今のは何だと悶々としながら、目当ての新刊をまだ手に持っているため書店からは出ず普段回らない本棚の列を目的もなくぐるぐると歩き回った。
何で裸だったんだろう
何で、頬が2人とも赤かったんだろう。
何で、2人は――
先ほどの衝撃シーンを思い出し顔から火が出そうなほど熱くなる。
心臓がバチで激しく叩かれる太鼓のようにうるさい。
私が見たものは、いったい、なに?
碌に周りを見ず歩いていたからだろうか。
私の足は、気づけばぐるっと一周して元の場所へと戻ってきてしまっていた。
流石にこんな短時間で戻ってきてしまってはいよいよ怪しい人だ。別の棚に移動しようと踵を返そうとして――私は、はたと足を止める。
数分前私がいた場所に、黒髪の長髪をさらっと背中に流した美しい女性が立っていた。
その手に持っているのは、間違いなく私が持っていたもの。
思わず、どんな表情をしているのだろう、という好奇心がわき、反対側の本棚へ行って全く興味もない乗り物特集を手に取り開きながら、そっと彼女の様子を覗き込んだ。
「フフ……」
艶のある桃色の唇から、小さな笑みが漏れた。
恍惚とした表情は、私に見られていることを気づくことなく冊子の中の絵に釘付けになっていた。

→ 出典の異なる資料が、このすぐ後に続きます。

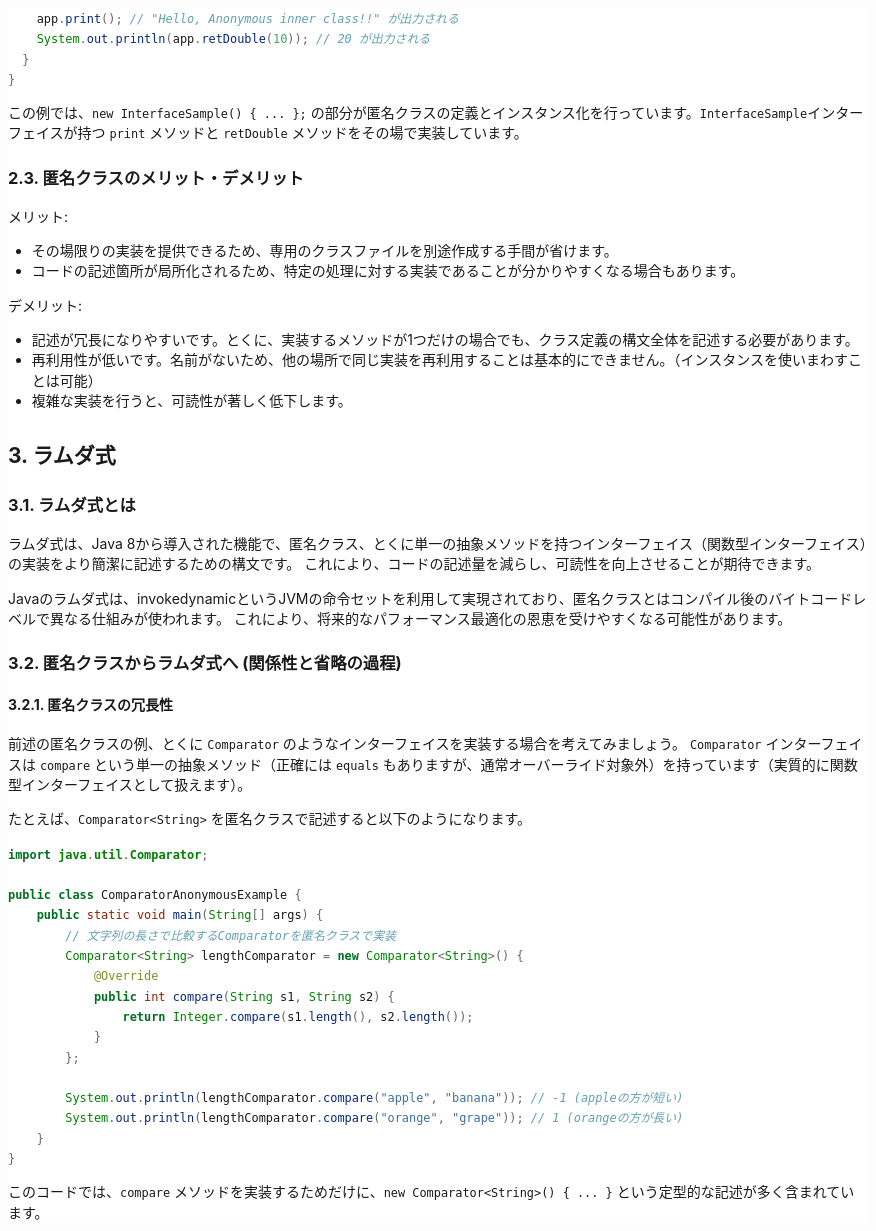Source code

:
 ```java
    app.print(); // "Hello, Anonymous inner class!!" が出力される
    System.out.println(app.retDouble(10)); // 20 が出力される
  }
}
```

この例では、`new InterfaceSample() { ... };` の部分が匿名クラスの定義とインスタンス化を行っています。`InterfaceSample`インターフェイスが持つ `print` メソッドと `retDouble` メソッドをその場で実装しています。

### 2.3. 匿名クラスのメリット・デメリット

メリット:
* その場限りの実装を提供できるため、専用のクラスファイルを別途作成する手間が省けます。
* コードの記述箇所が局所化されるため、特定の処理に対する実装であることが分かりやすくなる場合もあります。

デメリット:
* 記述が冗長になりやすいです。とくに、実装するメソッドが1つだけの場合でも、クラス定義の構文全体を記述する必要があります。
* 再利用性が低いです。名前がないため、他の場所で同じ実装を再利用することは基本的にできません。（インスタンスを使いまわすことは可能）
* 複雑な実装を行うと、可読性が著しく低下します。

## 3. ラムダ式

### 3.1. ラムダ式とは

ラムダ式は、Java 8から導入された機能で、匿名クラス、とくに単一の抽象メソッドを持つインターフェイス（関数型インターフェイス）の実装をより簡潔に記述するための構文です。
これにより、コードの記述量を減らし、可読性を向上させることが期待できます。

Javaのラムダ式は、invokedynamicというJVMの命令セットを利用して実現されており、匿名クラスとはコンパイル後のバイトコードレベルで異なる仕組みが使われます。
これにより、将来的なパフォーマンス最適化の恩恵を受けやすくなる可能性があります。

### 3.2. 匿名クラスからラムダ式へ (関係性と省略の過程)

#### 3.2.1. 匿名クラスの冗長性

前述の匿名クラスの例、とくに `Comparator` のようなインターフェイスを実装する場合を考えてみましょう。
`Comparator` インターフェイスは `compare` という単一の抽象メソッド（正確には `equals` もありますが、通常オーバーライド対象外）を持っています（実質的に関数型インターフェイスとして扱えます）。

たとえば、`Comparator<String>` を匿名クラスで記述すると以下のようになります。

```java
import java.util.Comparator;

public class ComparatorAnonymousExample {
    public static void main(String[] args) {
        // 文字列の長さで比較するComparatorを匿名クラスで実装
        Comparator<String> lengthComparator = new Comparator<String>() {
            @Override
            public int compare(String s1, String s2) {
                return Integer.compare(s1.length(), s2.length());
            }
        };

        System.out.println(lengthComparator.compare("apple", "banana")); // -1 (appleの方が短い)
        System.out.println(lengthComparator.compare("orange", "grape")); // 1 (orangeの方が長い)
    }
}
```
このコードでは、`compare` メソッドを実装するためだけに、`new Comparator<String>() { ... }` という定型的な記述が多く含まれています。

その姿から、彼女が冊子を読むということを心から楽しんでいることが伺えた。
その、抑えきれない狂喜に打ち震えている様子も垣間見える彼女は数秒熟読すると、その本をそっと閉じ、鼻歌交じりにレジへと迷うことなく向かって行った。
買うの!?
という言葉を叫ばず飲み込めた自分をほめたい、と私は思った。